Building the Shack, Part 12

Ended up spending most of the winter on the walls, working on warm days. Started by cutting and stapling sheet plastic over the frame where the walls would go.

Collected usable scrap lumber from around the property. Angle cut boards on the table saw to 30°. Made perpendicular cuts in the workshop with hand-held circular saw.

Started on the west wall. Didn’t beat the snow. Got most of the west wall nailed into place standing on saw horses. Finished on the extension ladder.

East wall was the most complicated.

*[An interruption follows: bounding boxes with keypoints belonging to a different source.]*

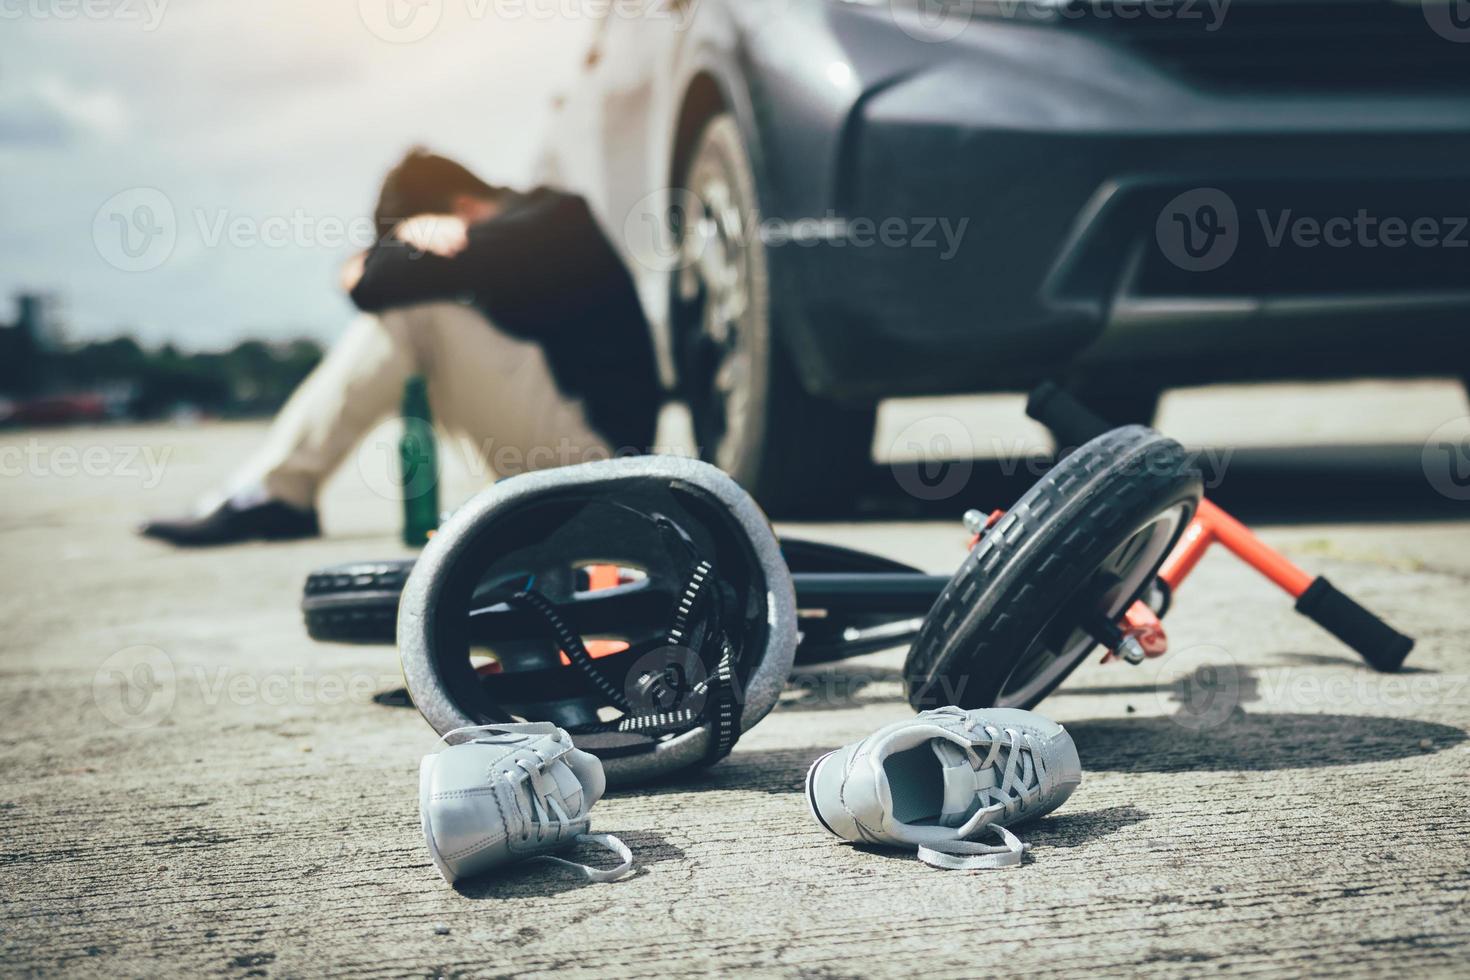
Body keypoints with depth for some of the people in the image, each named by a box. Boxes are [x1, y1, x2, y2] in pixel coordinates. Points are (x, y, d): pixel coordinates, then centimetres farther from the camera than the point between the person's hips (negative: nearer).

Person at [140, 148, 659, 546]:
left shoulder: (548, 224, -15)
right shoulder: (517, 226, 15)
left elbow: (373, 284, -24)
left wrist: (365, 268, -1)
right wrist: (411, 233, -10)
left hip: (594, 442, -10)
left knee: (410, 316, -19)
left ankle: (273, 492, -15)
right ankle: (275, 494, -2)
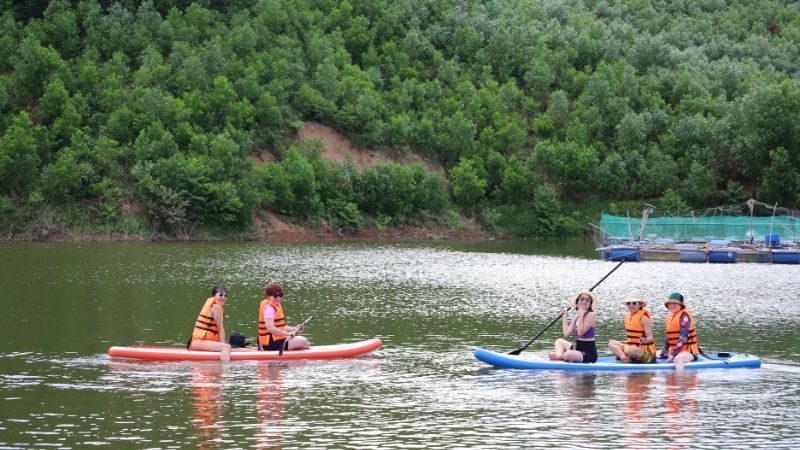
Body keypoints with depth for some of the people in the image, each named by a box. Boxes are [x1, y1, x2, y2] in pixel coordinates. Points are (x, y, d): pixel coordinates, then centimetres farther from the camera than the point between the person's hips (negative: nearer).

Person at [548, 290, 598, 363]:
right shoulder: (577, 317, 11)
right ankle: (559, 355, -14)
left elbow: (580, 332, -23)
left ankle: (562, 356, 1)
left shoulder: (591, 315, -13)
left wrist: (581, 316, -24)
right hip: (578, 349, 9)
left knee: (567, 354, -35)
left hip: (589, 354, -9)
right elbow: (566, 334, 7)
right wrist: (564, 317, 13)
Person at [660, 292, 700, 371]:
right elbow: (668, 336, 19)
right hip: (675, 350, 10)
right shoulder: (670, 316, 12)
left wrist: (673, 354, -24)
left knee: (677, 359, -41)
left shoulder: (684, 316, -14)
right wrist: (664, 351, 12)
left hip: (688, 351, -10)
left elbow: (683, 337, -21)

Hung the entension ladder on the roof peak from the foot of the banking, being careful of the picture window.

Made a platform with the ladder, to get the board above the window nailed into place. Steadied the ladder by running ratcheting straps out from the side windows, and finished the roof peak late one night in February under freezing drizzle.

South wall easier. Stood on the block of styrofoam from the picture window installation to get the top board in place. Worked up from the bottom. Recut the final board a few times.

North wall finished last. Cut the final board trapezoidally by hand.

Finished this afternoon, in sunny 45° spring weather.

Caulking needed in places, but walls are in place.

Spaceships

If you don’t have artificial gravity, science fiction starts to look more like the age of schooners. To get from place to place in the solar system it’d be necessary to accelerate halfway, turn around and decelerate for the rest of the trip. Accelerating or decelerating at more than the equivalent rate of Earth gravity (9.8m/s) would be difficult for the crew to withstand for long. Jupiter is about 983 million km from Earth at its nearest point. If I’m doing the math right (and I’m probably not) accelerating halfway at 9.8m/s would take 158 hours — about 6½ days. The full trip would take two weeks.

Laser weapons are a must. You’d only be able to see them when they shoot through gas or dust, but when it comes to shooting from one moving platform and hitting another on a logarithmic scale you won’t get much time to aim. A projectile would deliver more energy with less expended, but a powerful lazer would be able to vaporize or nudge it out of the way. Opponents would basically joust on a split-second timeframe, trying to pass momentarily close enough for their computers to shoot. Ships would be no more than specks to one another, usually less. Forget about human combat.

Until someone tells me what exactly an “energy shield” would be, we’ll have to assume that surviving a lazer attack means thick, dense plating all over the ship. If a lazer can vaporize a few cubic meters of hull in one shot, you’d better have a lot of hull to spare. It should be shiny too. Getting hit with a lazer might lead to some pretty refractions.

One last thought: Get used to the solar system. It takes light from the sun (which doesn’t have to accelerate) eight minutes to reach Earth, four hours to reach Neptune, and four years to reach the nearest star — itself a burnt-out red dwarf, Proxima Centauri.

Blowing some of the cobwebs out of scifi tropes, fiction begins to slip into unfamiliar grooves.

Building the Shack, Part 11

Filled the gaps in the roof with expanding foam. Still a few leaks, but mostly sound.

Built a doorframe. Hardware from various junk drawers in the shop.

Door scrounged from the old cottage on the island, along with the two side windows.

Didn’t do the door the correct way with shims. Nailed and screwed small lengths of scrap around edges of doorframe to straighten it.

Considered getting help to move the picture window into place, but found a way to do it alone. Tacked a pair of strips to the outside of the shack, to prevent it from tipping outward.

Not quite enough space to get the window into place. Had to shave the gap down.

Rocked the window into position by stepping it up on levels. Clamped it to frame and pinned it from sides with screws.

Tacked a strip under where I wanted the side windows, after a few false starts. Put the weight of the windows on the strips, and used clamps to keep them from tipping. Measured, screwed the hinges in, and then removed the strips.

Tacked foam tape around the frames of the side windows. Used hardware from one of the old boats at the top and bottom of either as latches. Walls in progress.

Building the Shack, Part 10

Scrounged some old planks for the roof. Condition was poorer than I expected. Cut boards to size. Filled gouges, nail holes and cracks with wood filler.

Duct-taped vinyl gloves to my sleeves and painted roof planks with Coppercoat wood preservative. Smell didn’t dissipate for weeks.

Hammered all but the topmost planks into place on a stepladder. Height difference of the westernmost rafter causing problems. Should be able to solve it later with trim.

Cross-braced the rafters to make sure the roof would support my weight. Strapped an extension ladder to the frame of the shack to get access to the roof — wanted the frame to be holding my weight, not the ground at the base of the ladder.

Nailed final sections of roofing in.

Offered to haul off some aluminum rain gutters my friends had been meaning to take to the dump. Hacksawed and hammered a roof peak out of one. Pounded nail holes in the workshop. Covered nail holes on the underside with Gorilla Tape as an additional water stop. Nailed roof peak into place.